He also said that parents in Massachusetts do not have the right to be present with their child during questioning, but an attorney can attend. 

Parents in Chelmsford were given further reason to consider home schooling their children when the public schools gave a presentation to children by “Hot, Sexy and Safer Productions, Inc.” 

During this “group sexual experience,” a boy was told to lick a condom and a girl then placed it over his head and blew into it. 

In Brown v. Hot, Sexy and Safer, Inc., the Massachusetts Court of Appeals held that the parent’s rights were not violated just because they were not told in advance of the event.

The court decision said the actions were not sufficiently “conscience shocking.” 

Concerns over morality, or rather the lack of it, in public schools continues to prompt many parents to home school their children. The continuing scandal over Fistgate has been a significant motivation for parents to take their children out of public schools, according to Somerville. 

Teachers Degree Not Necessary 

Massachusetts has “misapplied the law” dealing with teacher qualifications, according to Chris Klicka, HSLDA senior counsel. He said school districts have used the vagueness of the law to impose a college degree or certification requirement on home school parents, which, if successful, would shut down over half of all home schools, he said in a report. 

The Massachusetts Supreme Judicial Court put a stop to the certification issue when it said: “While we recognize that teachers in public schools must be certified, certification would not be appropriately required for parents under a home school proposal.... Nor must parents have college or advanced academic degrees.” 

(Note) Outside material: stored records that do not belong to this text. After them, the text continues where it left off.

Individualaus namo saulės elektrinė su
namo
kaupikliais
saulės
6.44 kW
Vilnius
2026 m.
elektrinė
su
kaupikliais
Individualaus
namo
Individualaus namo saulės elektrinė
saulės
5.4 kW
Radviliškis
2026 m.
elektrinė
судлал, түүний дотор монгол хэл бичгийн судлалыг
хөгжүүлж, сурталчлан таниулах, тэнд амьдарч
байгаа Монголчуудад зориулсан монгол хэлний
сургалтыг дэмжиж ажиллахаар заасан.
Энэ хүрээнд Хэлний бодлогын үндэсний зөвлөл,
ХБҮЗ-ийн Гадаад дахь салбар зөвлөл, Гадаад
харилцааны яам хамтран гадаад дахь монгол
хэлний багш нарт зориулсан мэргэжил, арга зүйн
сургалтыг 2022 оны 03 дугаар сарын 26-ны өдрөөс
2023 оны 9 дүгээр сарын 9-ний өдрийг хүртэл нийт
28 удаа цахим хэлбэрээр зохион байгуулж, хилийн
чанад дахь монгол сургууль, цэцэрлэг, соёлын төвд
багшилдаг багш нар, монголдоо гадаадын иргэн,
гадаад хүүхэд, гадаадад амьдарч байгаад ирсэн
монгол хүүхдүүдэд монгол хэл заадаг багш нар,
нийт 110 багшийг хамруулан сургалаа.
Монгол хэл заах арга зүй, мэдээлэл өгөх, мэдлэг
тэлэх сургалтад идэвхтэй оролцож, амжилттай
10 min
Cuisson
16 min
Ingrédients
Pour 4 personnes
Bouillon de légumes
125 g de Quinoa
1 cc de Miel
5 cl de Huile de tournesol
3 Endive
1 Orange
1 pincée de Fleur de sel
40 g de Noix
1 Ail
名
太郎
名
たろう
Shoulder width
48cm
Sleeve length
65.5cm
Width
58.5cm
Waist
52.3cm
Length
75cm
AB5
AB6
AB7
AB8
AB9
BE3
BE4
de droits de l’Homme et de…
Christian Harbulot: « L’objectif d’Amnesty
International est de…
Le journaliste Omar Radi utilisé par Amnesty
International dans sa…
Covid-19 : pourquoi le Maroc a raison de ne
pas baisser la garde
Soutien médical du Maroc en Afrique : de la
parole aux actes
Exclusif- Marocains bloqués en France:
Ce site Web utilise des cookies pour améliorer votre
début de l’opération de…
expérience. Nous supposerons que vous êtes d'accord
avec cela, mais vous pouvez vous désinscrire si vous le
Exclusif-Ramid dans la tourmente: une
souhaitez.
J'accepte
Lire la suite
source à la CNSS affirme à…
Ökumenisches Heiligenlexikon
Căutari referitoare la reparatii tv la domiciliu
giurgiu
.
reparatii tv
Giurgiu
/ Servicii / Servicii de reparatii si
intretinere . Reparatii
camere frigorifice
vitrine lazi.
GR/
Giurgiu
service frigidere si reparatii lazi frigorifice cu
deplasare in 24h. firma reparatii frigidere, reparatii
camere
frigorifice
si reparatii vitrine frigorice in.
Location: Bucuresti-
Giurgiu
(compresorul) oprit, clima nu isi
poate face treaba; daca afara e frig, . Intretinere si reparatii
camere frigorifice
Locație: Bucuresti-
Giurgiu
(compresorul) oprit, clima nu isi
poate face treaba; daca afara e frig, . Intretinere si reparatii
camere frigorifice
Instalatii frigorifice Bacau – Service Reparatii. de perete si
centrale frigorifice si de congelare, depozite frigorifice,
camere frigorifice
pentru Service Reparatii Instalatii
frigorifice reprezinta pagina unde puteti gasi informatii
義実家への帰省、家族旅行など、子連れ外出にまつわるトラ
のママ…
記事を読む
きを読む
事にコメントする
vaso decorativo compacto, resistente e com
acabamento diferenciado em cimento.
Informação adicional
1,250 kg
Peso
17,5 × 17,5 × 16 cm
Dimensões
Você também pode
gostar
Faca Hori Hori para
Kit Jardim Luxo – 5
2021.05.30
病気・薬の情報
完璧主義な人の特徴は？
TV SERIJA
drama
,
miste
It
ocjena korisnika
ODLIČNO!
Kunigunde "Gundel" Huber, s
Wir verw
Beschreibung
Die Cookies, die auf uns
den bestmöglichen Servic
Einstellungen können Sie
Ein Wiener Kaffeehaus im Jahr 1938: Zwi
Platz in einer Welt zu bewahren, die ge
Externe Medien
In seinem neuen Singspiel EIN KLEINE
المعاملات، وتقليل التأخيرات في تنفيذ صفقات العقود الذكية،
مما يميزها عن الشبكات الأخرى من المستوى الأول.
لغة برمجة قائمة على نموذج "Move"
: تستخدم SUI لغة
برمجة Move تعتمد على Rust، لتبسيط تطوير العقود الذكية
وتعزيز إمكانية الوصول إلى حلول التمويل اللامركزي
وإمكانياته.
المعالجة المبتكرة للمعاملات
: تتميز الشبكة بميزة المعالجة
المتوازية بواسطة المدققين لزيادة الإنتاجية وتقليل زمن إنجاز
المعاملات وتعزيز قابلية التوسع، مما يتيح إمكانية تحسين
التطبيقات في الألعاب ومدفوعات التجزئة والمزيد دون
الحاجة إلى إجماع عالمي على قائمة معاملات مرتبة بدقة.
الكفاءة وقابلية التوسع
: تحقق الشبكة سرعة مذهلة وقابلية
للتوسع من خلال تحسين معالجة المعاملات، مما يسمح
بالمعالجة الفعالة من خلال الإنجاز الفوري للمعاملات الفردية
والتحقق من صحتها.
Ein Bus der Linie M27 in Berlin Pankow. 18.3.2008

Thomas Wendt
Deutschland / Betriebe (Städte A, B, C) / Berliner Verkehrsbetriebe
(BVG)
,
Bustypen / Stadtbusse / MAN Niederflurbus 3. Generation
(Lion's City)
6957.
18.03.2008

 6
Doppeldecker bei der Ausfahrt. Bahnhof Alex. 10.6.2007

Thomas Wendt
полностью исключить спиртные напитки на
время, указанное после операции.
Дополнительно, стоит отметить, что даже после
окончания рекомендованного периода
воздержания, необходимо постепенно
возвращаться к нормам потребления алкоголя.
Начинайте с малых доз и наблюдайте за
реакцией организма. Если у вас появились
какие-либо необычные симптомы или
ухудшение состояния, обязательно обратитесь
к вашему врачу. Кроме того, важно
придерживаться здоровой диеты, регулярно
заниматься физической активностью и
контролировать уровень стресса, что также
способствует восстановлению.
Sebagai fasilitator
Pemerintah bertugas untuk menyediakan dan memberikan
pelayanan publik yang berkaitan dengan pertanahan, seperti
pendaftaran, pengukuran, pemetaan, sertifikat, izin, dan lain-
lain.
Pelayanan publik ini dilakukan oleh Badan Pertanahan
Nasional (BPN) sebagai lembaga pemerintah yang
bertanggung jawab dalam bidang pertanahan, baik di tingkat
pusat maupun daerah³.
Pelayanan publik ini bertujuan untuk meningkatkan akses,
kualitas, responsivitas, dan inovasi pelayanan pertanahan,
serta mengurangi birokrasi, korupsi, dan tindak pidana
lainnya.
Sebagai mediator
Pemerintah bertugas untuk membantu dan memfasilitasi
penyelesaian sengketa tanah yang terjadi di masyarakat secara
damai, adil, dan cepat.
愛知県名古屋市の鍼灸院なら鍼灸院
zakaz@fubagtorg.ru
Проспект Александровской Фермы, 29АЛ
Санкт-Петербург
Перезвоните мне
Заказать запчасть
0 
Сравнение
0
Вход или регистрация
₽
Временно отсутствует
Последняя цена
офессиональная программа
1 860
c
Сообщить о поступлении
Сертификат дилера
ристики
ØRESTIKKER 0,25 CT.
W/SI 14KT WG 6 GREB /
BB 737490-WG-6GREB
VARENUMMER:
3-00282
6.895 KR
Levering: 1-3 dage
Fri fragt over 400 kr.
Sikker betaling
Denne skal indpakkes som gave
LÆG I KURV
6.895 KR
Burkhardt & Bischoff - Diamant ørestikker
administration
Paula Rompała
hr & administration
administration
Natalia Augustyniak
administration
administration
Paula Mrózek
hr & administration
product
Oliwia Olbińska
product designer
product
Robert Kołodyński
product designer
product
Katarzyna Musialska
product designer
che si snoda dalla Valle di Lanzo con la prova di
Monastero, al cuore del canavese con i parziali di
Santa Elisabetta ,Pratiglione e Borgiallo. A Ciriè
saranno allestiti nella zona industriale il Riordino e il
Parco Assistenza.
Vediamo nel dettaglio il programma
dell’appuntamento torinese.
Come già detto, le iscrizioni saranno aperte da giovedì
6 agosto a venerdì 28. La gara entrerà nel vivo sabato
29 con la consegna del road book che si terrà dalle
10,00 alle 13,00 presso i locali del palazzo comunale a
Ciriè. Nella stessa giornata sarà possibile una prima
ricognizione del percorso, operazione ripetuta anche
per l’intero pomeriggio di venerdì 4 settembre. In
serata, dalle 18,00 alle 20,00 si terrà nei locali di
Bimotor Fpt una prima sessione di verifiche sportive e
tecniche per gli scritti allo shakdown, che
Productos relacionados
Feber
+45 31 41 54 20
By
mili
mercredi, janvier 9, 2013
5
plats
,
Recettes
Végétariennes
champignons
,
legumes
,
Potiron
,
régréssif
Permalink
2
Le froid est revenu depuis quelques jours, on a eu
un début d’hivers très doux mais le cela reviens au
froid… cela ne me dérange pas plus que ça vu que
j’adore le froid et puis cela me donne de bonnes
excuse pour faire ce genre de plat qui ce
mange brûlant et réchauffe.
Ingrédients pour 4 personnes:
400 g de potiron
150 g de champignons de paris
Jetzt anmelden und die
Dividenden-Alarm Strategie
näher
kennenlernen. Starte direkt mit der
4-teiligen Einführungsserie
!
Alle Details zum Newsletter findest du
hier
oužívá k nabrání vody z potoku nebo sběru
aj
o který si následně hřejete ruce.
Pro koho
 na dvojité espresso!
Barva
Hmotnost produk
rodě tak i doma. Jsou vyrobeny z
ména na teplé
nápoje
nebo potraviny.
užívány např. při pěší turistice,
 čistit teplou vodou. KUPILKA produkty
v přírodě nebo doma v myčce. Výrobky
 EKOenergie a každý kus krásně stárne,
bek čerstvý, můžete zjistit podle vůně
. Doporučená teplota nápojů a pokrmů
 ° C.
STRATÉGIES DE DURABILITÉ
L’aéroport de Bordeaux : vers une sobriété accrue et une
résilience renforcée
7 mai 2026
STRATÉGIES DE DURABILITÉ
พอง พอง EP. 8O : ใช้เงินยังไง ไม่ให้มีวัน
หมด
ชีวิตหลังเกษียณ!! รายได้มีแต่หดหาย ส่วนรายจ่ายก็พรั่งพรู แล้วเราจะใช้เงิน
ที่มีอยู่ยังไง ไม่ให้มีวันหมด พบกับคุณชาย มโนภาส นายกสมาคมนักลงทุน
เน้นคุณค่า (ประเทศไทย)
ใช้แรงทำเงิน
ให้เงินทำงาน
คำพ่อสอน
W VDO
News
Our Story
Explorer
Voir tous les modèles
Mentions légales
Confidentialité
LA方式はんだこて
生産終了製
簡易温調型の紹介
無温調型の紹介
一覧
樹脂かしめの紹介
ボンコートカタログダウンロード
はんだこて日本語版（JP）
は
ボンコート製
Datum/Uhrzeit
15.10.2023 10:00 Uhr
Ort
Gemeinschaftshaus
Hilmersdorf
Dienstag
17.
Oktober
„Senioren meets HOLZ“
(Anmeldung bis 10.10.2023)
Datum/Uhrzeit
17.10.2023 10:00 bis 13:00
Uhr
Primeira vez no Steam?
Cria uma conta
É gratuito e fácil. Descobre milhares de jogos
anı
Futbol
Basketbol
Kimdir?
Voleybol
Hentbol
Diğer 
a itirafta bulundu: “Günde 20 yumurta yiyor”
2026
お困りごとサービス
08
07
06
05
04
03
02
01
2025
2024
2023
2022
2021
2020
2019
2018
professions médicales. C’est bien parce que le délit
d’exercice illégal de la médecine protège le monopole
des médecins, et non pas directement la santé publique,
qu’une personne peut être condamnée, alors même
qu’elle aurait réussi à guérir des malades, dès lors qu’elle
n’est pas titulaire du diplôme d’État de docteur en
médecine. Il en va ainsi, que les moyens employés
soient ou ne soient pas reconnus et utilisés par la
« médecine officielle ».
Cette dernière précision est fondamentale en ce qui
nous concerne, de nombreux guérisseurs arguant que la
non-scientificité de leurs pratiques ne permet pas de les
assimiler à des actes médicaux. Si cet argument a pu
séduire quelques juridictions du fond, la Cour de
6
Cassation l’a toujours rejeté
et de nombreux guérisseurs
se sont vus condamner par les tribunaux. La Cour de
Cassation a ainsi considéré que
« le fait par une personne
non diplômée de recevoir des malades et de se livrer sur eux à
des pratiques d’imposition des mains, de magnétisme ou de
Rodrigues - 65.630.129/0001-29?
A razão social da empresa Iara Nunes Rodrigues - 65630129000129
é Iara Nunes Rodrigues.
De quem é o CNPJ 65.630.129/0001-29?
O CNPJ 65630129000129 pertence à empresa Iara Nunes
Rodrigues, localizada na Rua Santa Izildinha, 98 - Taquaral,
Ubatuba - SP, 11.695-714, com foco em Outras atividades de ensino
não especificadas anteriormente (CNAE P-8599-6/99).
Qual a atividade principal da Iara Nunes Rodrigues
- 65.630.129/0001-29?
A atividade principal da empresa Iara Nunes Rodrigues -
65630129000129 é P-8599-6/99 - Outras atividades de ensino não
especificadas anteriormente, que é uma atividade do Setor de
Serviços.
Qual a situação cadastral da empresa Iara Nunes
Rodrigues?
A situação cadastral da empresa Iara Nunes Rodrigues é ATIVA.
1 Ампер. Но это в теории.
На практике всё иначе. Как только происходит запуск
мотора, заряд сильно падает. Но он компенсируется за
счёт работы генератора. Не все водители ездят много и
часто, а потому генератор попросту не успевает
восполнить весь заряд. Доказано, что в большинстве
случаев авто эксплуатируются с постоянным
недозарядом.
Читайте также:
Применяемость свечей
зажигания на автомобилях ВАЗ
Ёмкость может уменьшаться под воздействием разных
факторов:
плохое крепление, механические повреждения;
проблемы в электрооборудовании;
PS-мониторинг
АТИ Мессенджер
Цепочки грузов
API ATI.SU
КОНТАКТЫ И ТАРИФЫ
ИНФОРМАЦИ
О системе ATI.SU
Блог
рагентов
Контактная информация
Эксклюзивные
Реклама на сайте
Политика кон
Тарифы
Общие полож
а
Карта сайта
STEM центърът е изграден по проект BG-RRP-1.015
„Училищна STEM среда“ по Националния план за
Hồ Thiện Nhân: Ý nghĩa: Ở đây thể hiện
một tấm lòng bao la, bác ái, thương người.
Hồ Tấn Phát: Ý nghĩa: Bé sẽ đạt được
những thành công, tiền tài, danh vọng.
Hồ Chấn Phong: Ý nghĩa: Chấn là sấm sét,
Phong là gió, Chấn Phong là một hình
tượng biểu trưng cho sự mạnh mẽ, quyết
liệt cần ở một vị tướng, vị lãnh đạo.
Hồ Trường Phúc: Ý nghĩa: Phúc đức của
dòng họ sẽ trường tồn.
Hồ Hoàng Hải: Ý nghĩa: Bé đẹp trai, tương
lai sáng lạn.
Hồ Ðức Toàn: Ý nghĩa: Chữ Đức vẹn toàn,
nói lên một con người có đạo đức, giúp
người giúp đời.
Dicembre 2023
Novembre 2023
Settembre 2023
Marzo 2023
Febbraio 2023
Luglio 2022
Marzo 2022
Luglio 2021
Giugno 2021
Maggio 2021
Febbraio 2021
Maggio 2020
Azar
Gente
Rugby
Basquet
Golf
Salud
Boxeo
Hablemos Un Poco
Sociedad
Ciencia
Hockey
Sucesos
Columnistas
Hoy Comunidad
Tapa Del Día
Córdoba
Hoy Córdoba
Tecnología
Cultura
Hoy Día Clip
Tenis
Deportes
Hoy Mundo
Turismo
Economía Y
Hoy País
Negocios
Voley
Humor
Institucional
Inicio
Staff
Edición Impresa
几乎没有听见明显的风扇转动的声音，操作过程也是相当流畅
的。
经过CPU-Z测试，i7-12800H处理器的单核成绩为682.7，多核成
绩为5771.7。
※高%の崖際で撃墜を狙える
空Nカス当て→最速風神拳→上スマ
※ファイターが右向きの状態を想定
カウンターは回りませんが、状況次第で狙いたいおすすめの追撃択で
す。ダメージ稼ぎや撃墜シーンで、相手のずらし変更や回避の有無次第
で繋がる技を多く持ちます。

Despite significant evidence that home schoolers do not benefit from certification and high education qualification standards, the National Education Association continues to make demands for such requirements. Their vested interest in certified teachers may explain their blindness to the facts, according to a report by Klicka. 

Another method used to intimidate home schoolers has been the attempt to prevent them from using school facilities, participating in school clubs, sports teams, and so on. 

A number of court decisions have ruled that home schoolers must be able to participate based on the fact that superintendents are allowed to approve home schooled programs. The Massachusetts Interscholastic Athletic Association does allow home schoolers to participate on public school teams. 

One of the most recent efforts to challenge home schoolers has been the tendency for school committees to require home schoolers to apply for approval. 

West Bridgewater recently began sending to home schooling parents a document entitled “Application Form – Home Schooling Request.” 

“The form further suggested that the school district has the power of approval over the home school program. In keeping with our conviction that the source of our rights is God, and not man, HSLDA advises families to file a notice of intent rather than ‘apply’ for or ‘request’ the government’s ‘approval,’” advised Woodruff in a notice sent to members. 

Massachusetts is one of only four states that have an approval process before home school parents are granted permission to teach their own children, according to Somerville who spoke with Massachusetts News. 

That process is vague and school administrators have often used it to find ways to make life difficult for home schoolers. 

In the 1987 Supreme Judicial Court case of Care and Protection of Charles, the court upheld a law requiring the approval process. The ruling was detrimental to parents asserting their 14th Amendment parental rights, and the court did not require the state to prove, with evidence, that the approval process is the least restrictive means as required by the compelling interest standard.